Postgresql – Recursively find the path to all leaves descending from a given parent in a tree

graphhierarchypostgresqlrecursivetree

I'm trying to write a query to identify the path to each furthest descendant of a particular parent node in a table of tree structures like:

    0     1
    |     |
    2     3
    |     |
    4     5
   / \    |
 *6*  8  *7*
      |
     *9*

There are many parents, all children have one parent, parents have 0-5 children (but the graph is very "long" – most parents only have one child). There are no cycles.

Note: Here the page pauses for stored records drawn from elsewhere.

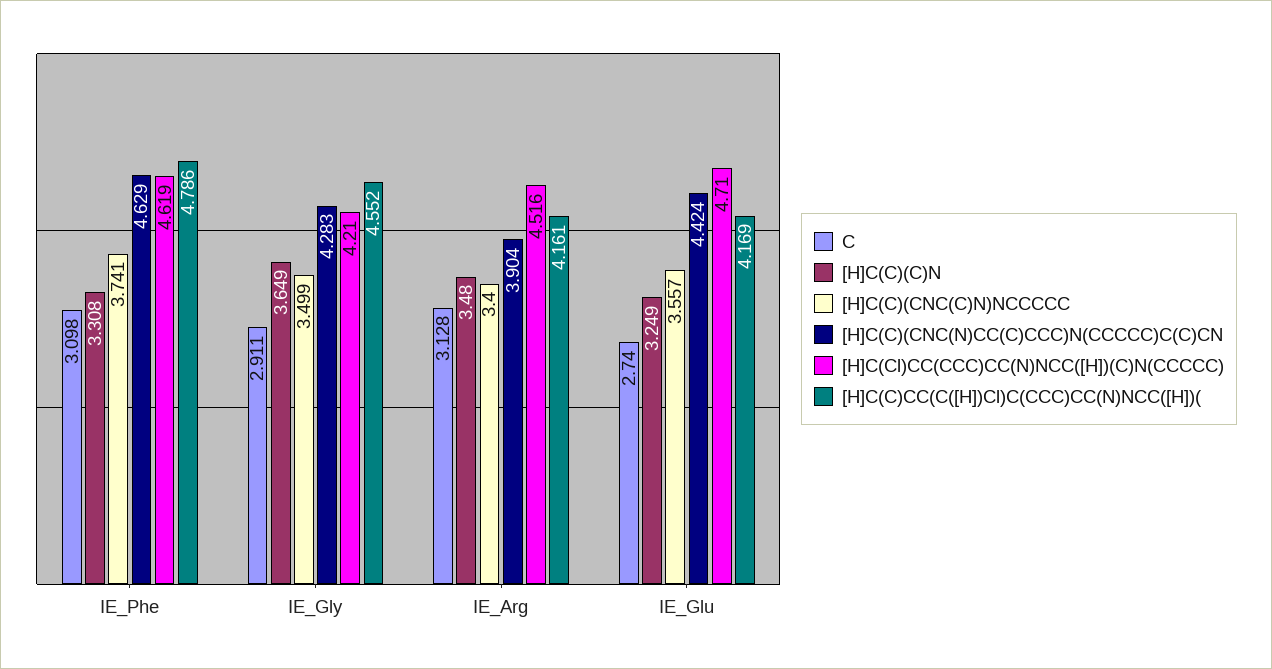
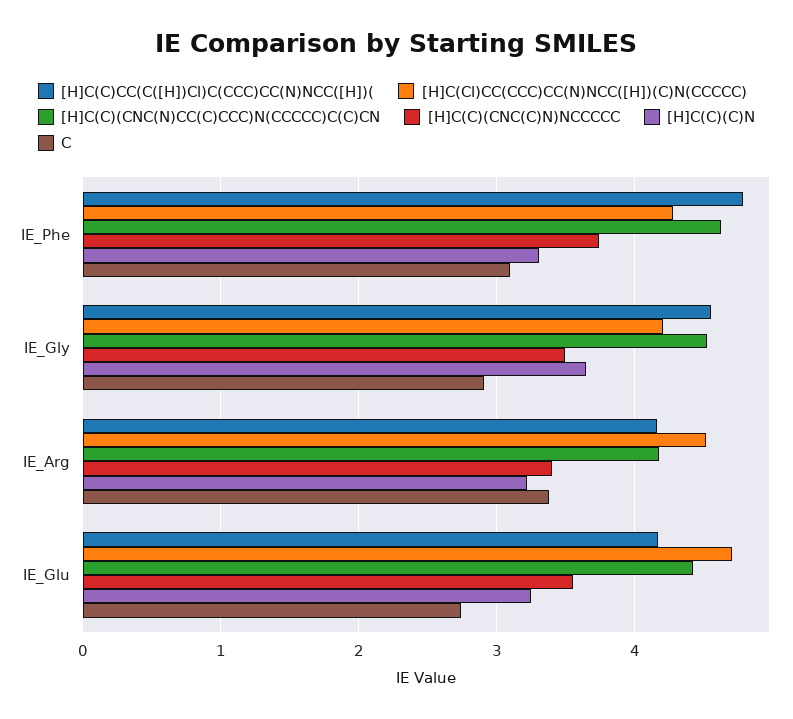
  {
    "C": {
      "IE_Phe": 3.098,
      "IE_Gly": 2.911,
-     "IE_Arg": 3.128,
+     "IE_Arg": 3.4,
      "IE_Glu": 2.74
    },
    "[H]C(C)(C)N": {
      "IE_Phe": 3.308,
      "IE_Gly": 3.649,
-     "IE_Arg": 3.48,
+     "IE_Arg": 3.2,
      "IE_Glu": 3.249
    },
    "[H]C(C)(CNC(C)N)NCCCCC": {
      "IE_Phe": 3.741,
      "IE_Gly": 3.499,
      "IE_Arg": 3.4,
      "IE_Glu": 3.557
    },
    "[H]C(C)(CNC(N)CC(C)CCC)N(CCCCC)C(C)CN": {
      "IE_Phe": 4.629,
-     "IE_Gly": 4.283,
+     "IE_Gly": 4.5,
-     "IE_Arg": 3.904,
+     "IE_Arg": 4.2,
      "IE_Glu": 4.424
    },
    "[H]C(Cl)CC(CCC)CC(N)NCC([H])(C)N(CCCCC)": {
-     "IE_Phe": 4.619,
+     "IE_Phe": 4.3,
      "IE_Gly": 4.21,
      "IE_Arg": 4.516,
      "IE_Glu": 4.71
    },
    "[H]C(C)CC(C([H])Cl)C(CCC)CC(N)NCC([H])(": {
      "IE_Phe": 4.786,
      "IE_Gly": 4.552,
      "IE_Arg": 4.161,
      "IE_Glu": 4.169
    }
  }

I'm trying to efficiently identify the path to the furthest descendants of a specific node (and not to any intermediate nodes). E.g. in the above:

  • get_leaf_paths(1) would return 1 row: {1, 3, 5, 7}
  • get_leaf_paths(2) would return 2 rows: {2, 4, 6} and {2, 4, 8, 9}

Sample table:

CREATE TABLE graph (
    id bigint PRIMARY KEY,
    parent_id bigint,
    FOREIGN KEY (parent_id) REFERENCES graph(id)
);
INSERT INTO graph (id, parent_id)
    VALUES (0, NULL),
           (1, NULL),
           (2, 0),
           (3, 1),
           (4, 2),
           (5, 3),
           (6, 4),
           (7, 5),
           (8, 4),
           (9, 8);

I'm hoping for a result that looks something like:

SELECT get_leaf_paths.* FROM get_leaf_paths(0);
path
-----
{0, 2, 4, 6}
{0, 2, 4, 8, 9}
(2 rows)

In my initial attempt at a function with a recursive query, I've had trouble selecting only the furthest leaves, especially since some branches are shorter than others (e.g. 6 and 9 above are at different depths). The paths can be very deep (thousands or millions of elements), so I would also like to avoid the excessive memory usage of generating paths for every intermediate node.

Any ideas would be greatly appreciated. Thanks!

Best Answer

WITH RECURSIVE
cte AS ( SELECT id, 
                parent_id, 
                id::TEXT path,
                NOT EXISTS ( SELECT NULL
                             FROM graph gr
                             WHERE graph.id = gr.parent_id ) is_leaf
                FROM graph 
                WHERE id = 2 /* initital node id */
         UNION ALL
         SELECT graph.id, 
                graph.parent_id, 
                cte.path || ',' || graph.id,
                NOT EXISTS ( SELECT NULL
                             FROM graph gr
                             WHERE graph.id = gr.parent_id ) 
         FROM cte JOIN graph ON cte.id = graph.parent_id)
SELECT path 
FROM cte
WHERE is_leaf

https://dbfiddle.uk/?rdbms=postgres_12&fiddle=2e40ff454f302033bf5e8cba8b0b0d85

Multiple initial nodes may be applied too (WHERE id IN (0, 1)).